4. Jelaskanlah peningkatan CRP pada penderita penyakit autoimun
Peradangan dapat disebabkan oleh infeksi, tumor, atau penyakit autoimun. CRP
merupakan salah satu dari beberapa protein yang sering disebut sebagai protein fase akut
dan digunakan untuk memantau perubahan-perubahan dalam fase inflamasi akut yang
dihubungkan dengan banyak penyakit infeksi dan penyakit autoimun. Semakin parah
penyakit autoimun, maka peradangan akan semakin parah, sehingga semakin tinggi kadar
CRP. Beberapa keadaan dimana CRP dapat dijumpai meningkat adalah radang sendi
(rheumatoid arthritis), demam rematik, kanker payudara, radang usus, penyakit radang
panggung (pelvic inflammatory disease, PID), penyakit Hodgkin, SLE, infeksi bakterial.

DAFTAR PUSTAKA

Baratawijaya, K. G. 2002. Imunologi Dasar. Jakarta : FKUI Press.

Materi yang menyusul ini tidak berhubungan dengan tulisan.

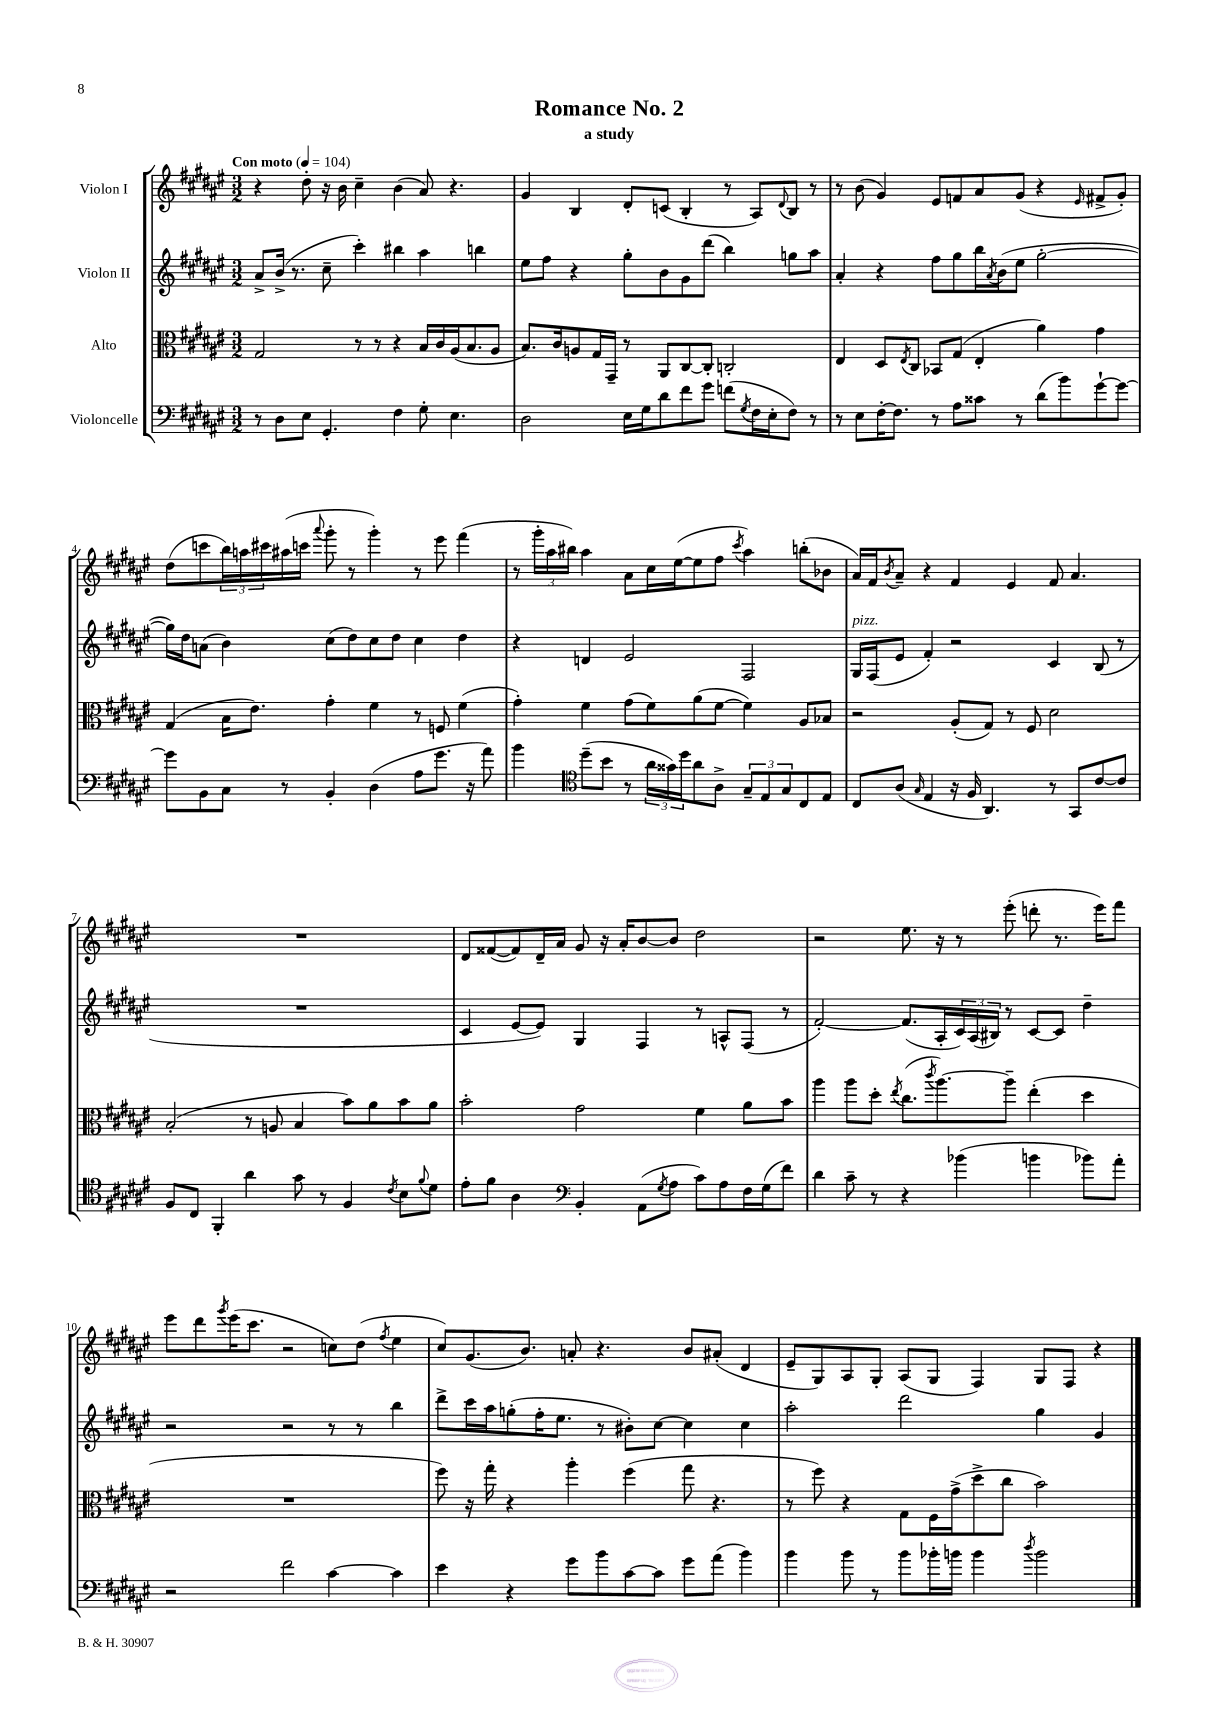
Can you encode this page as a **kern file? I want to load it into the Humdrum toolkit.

**kern	**kern	**kern	**kern
*part4	*part3	*part2	*part1
*staff4	*staff3	*staff2	*staff1
*I"Violoncelle	*I"Alto	*I"Violon II	*I"Violon I
*clefF4	*clefC3	*clefG2	*clefG2
*k[f#c#g#d#a#e#]	*k[f#c#g#d#a#e#]	*k[f#c#g#d#a#e#]	*k[f#c#g#d#a#e#]
*M3/2	*M3/2	*M3/2	*M3/2
*MM104	*MM104	*MM104	*MM104
=1	=1	=1	=1
!	!	!	!LO:TX:a:B:t=Con moto
8r	2G#/	8a#^/L	4r
8D#\L	.	(16b^/Jk	.
.	.	8.r	.
8E#\J	.	.	8dd#'\
4.GG#'/	.	8cc#~\	16r
.	.	.	16b\
.	8r	4ccc#'\)	4cc#~\
.	8r	.	.
4F#\	4r	4bb#X\	(4b\
8G#'\	16B/LL	4aa#\	8a#/)
.	16c#/	.	.
4.E#\	(16A#/J	.	4.r
.	8.B/	.	.
.	.	4bbn\	.
.	8A#/J	.	.
=2	=2	=2	=2
2D#\	8.B/L)	8ee#\L	4g#/
.	.	8ff#\J	.
.	16c#/k	.	.
.	8An/	4r	4B/
.	16G#/L	.	.
.	16GG#~/JJ	.	.
16E#\LL	8r	8gg#'\L	8d#'/L
16G#\J	.	.	.
8d#\	8AA#/L	8b\	(8cn/J
8f#\	[8C#/	8g#\	4B'/
8g#\J	8C#'/J]	(8ddd#\J	.
(8fn\L	2Cn'/	4bb\)	8r
8qG#/	.	.	.
16F#\L	.	.	8A#/L)
16E#'\J	.	.	.
.	.	.	8qqd#/
8F#\J)	.	8ggn\L	8B/J
8r	.	8aa#\J	8r
=3	=3	=3	=3
8r	4E#/	4a#'/	8r
8E#\L	.	.	(8b\
[16F#'\K	8D#/L	4r	4g#/)
8.F#\J]	.	.	.
.	8qE#/	.	.
.	8C#/J	.	.
8r	8BB-X/L	8ff#\L	8e#/L
8A#\L	(8G#/J	8gg#\	8fn/
8c##X\J	4E#'/	16bb\L	8a#/
.	.	8qa#/	.
.	.	(16b\J	.
8r	.	8ee#\J	(8g#/J
(8d#\L	4a#\)	[2gg#'\	4r
8b\)	.	.	.
.	.	.	16qqe#/
[8g#`\	4g#\	.	8f#X^/L
8g#\J_	.	.	8g#'/J)
!!LO:LB:g=z
=4	=4	=4	=4
8g#\L]	(4G#/	16gg#\LL])	(8dd#\L
.	.	16dd#\J	.
8BB\	.	(8an\J	8cccn\
8C#\J	16B\KL	4b\)	24bb\L)
.	.	.	24aan\
.	8.e#\J)	.	.
.	.	.	24ccc#X\
8r	.	.	(16aa#X\
.	.	.	16cccn\JJ
.	.	.	8qqaaa#/
4BB'/	4g#'\	(8cc#\L	8ggg#'\
.	.	8dd#\)	8r
(4D#\	4f#\	8cc#\	4ggg#'\)
.	.	8dd#\J	.
8A#\L	8r	4cc#\	8r
8.g#\J	8Fn/	.	8eee#\
.	(4f#\	4dd#\	(4fff#\
16r	.	.	.
8a#\)	.	.	.
=5	=5	=5	=5
4b\	4g#'\)	4r	8r
.	.	.	24ggg#'\LL
.	.	.	24aa#\
.	.	.	24bb#X\JJ)
*clefC4	*	*	*
(8dd#~\L	4f#\	4dn/	4aa#\
8b\J	.	.	.
8r	(8g#\L	2e#/	8a#\L
24a#\LL	8f#\)	.	16cc#\L
24g##X\)	.	.	.
.	.	.	([16ee#\J
24dd#\J	.	.	.
8a#\	(8a#\	.	8ee#\]
8A#^\J	[8f#\J	.	8ff#\J
.	.	.	8qccc#/
12G#~/L	4f#\])	2F#/	4aa#\)
12E#/	.	.	.
12G#/	.	.	.
8C#/	8A#/L	.	(8bbn'\L
8E#/J	8B-X/J	.	8b-X\J
=6	=6	=6	=6
!	!	!LO:TX:a:i:t=pizz.	!
8C#/L	2r	16G#/LL	16a#/LL)
.	.	(16F#/J	16f#/J
.	.	.	8qb/
(8A#/J	.	8e#/J	8a#~/J
16qqG#/	.	.	.
4E#/	.	4f#'/)	4r
16r	(8A#'/L	2r	4f#/
16F#/	.	.	.
4.AA#/)	8G#/J)	.	.
.	8r	.	4e#/
.	8F#/	.	.
8r	2d#\	4c#/	8f#/
8GG#/L	.	.	4.a#/
[8c#/	.	(8B/	.
8c#/J]	.	8r	.
!!LO:LB:g=z
=7	=7	=7	=7
8F#/L	(2B'/	1.r	1.r
8C#/J	.	.	.
4FF#'/	.	.	.
4a#\	8r	.	.
.	8An/	.	.
8g#\	4B/	.	.
8r	.	.	.
4F#/	8b\L)	.	.
.	8a#\	.	.
8qc#/	.	.	.
8B\L	8b\	.	.
8qqf#/	.	.	.
8d#\J	8a#\J	.	.
=8	=8	=8	=8
8e#'\L	2b'\	4c#/	8d#/L
8f#\J	.	.	([8f##X/
4A#\	.	[8e#/L	8f##/])
.	.	8e#/J])	16d#~/L
.	.	.	16a#/JJ
*clefF4	*	*	*
4BB'/	2g#\	4G#/	8g#/
.	.	.	16r
.	.	.	16a#'/KL
(8AA#\L	.	4F#/	[8b/
8qG#/	.	.	.
8A#\J	.	.	8b/J]
8c#\L)	4f#\	8r	2dd#\
8A#\	.	8An^^/L	.
16F#\L	8a#\L	(8F#/J	.
(16G#\J	.	.	.
8f#\J)	8b\J	8r	.
=9	=9	=9	=9
4d#\	4aa#\	[2f#'/)	2r
8c#~\	8aa#\L	.	.
8r	8dd#'\J	.	.
.	8qee#/	.	.
4r	(8.cc#\L	(8.f#/L]	8.ee#\
.	8qccc#/	.	.
.	[8.aa#\)	16A#'/L	16r
(4b-X\	.	24c#/)	8r
.	.	(24A#/	.
.	.	24B#X/JJ)	.
.	8aa#~\J]	8r	(8eee#'\
4bn\	(4ee#'\	[8c#/L	8dddn'\
.	.	8c#/J]	8.r
8b-X\L)	4dd#\	4dd#~\	.
.	.	.	16eee#\KL)
8a#'\J	.	.	8fff#\J
!!LO:LB:g=z
=10	=10	=10	=10
2r	1.r	2r	8eee#\L
.	.	.	8ddd#\
.	.	.	8qggg#/
.	.	.	(16eee#\K
.	.	.	8.ccc#\J
2f#\	.	2r	2r
[4c#\	.	8r	8ccn\L)
.	.	8r	(8dd#\J
.	.	.	8qff#/
4c#\]	.	4bb\	4ee#\
=11	=11	=11	=11
4e#\	8ff#\)	8ddd#^\L	8cc#/L)
.	16r	16ccc#\L	(8.g#/
.	16gg#'\	16aa#\J	.
4r	4r	(8ggn'\	.
.	.	.	8.b/J)
.	.	16ff#'\K	.
.	.	8.ee#\J	.
8g#\L	4aa#'\	.	8an'/
8b\	.	8r	4.r
[8c#\	(4ff#\	8b#X'\L)	.
8c#\J]	.	[8cc#\J	.
8g#\L	8gg#\	4cc#\]	8b/L
(8a#\J	4.r	.	(8a#X'/J
4b\)	.	4cc#\	4d#/
=12	=12	=12	=12
4b\	8r	2aa#'\	8e#~/L
.	8ff#\)	.	8G#/)
8b\	4r	.	8A#/
8r	.	.	8G#'/J
8b\L	8G#\L	2ddd#\	(8A#/L
16b-X'\L	16F#\L	.	8G#/J
16bn\JJ	(16g#^\J	.	.
4b\	8dd#^\	.	4F#/)
.	8cc#\J	.	.
8qdd#/	.	.	.
2b\	2b\)	4gg#\	8G#/L
.	.	.	8F#/J
.	.	4g#/	4r
==	==	==	==
*-	*-	*-	*-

Handojo, Indro. 1982. Serologi Klinik. Surabaya : FK UNAIR.


Parham, P. 2000. The Immune System. London : Garland Publishing.

Rose, N.R, F Milgrom, & C.J.V Oss. 1979. Principles of Imunology. New York : Macmillan
Publishing Co. Inc.
Sacher, Ronald A. Richard, A.Mc Pherson. 2004. Tinjauan Klinis Hasil Pemeriksaan
Laboratorium Edisi 2. Jakarta : ECG.
Speicher, C.E dan N.W. Smith. 1996. Pemilihan Uji Laboratorium yang Efektif. Jakarta : EGC.

Supardi, I dan Sukamto. 1999. Mikrobiologi dalam Pengolahan dan Keamanan Pangan.
Bandung : Alumni.
Tizard, S. 1982. Pengantar Imunologi Veteriner. Surabaya : Airlangga University Press.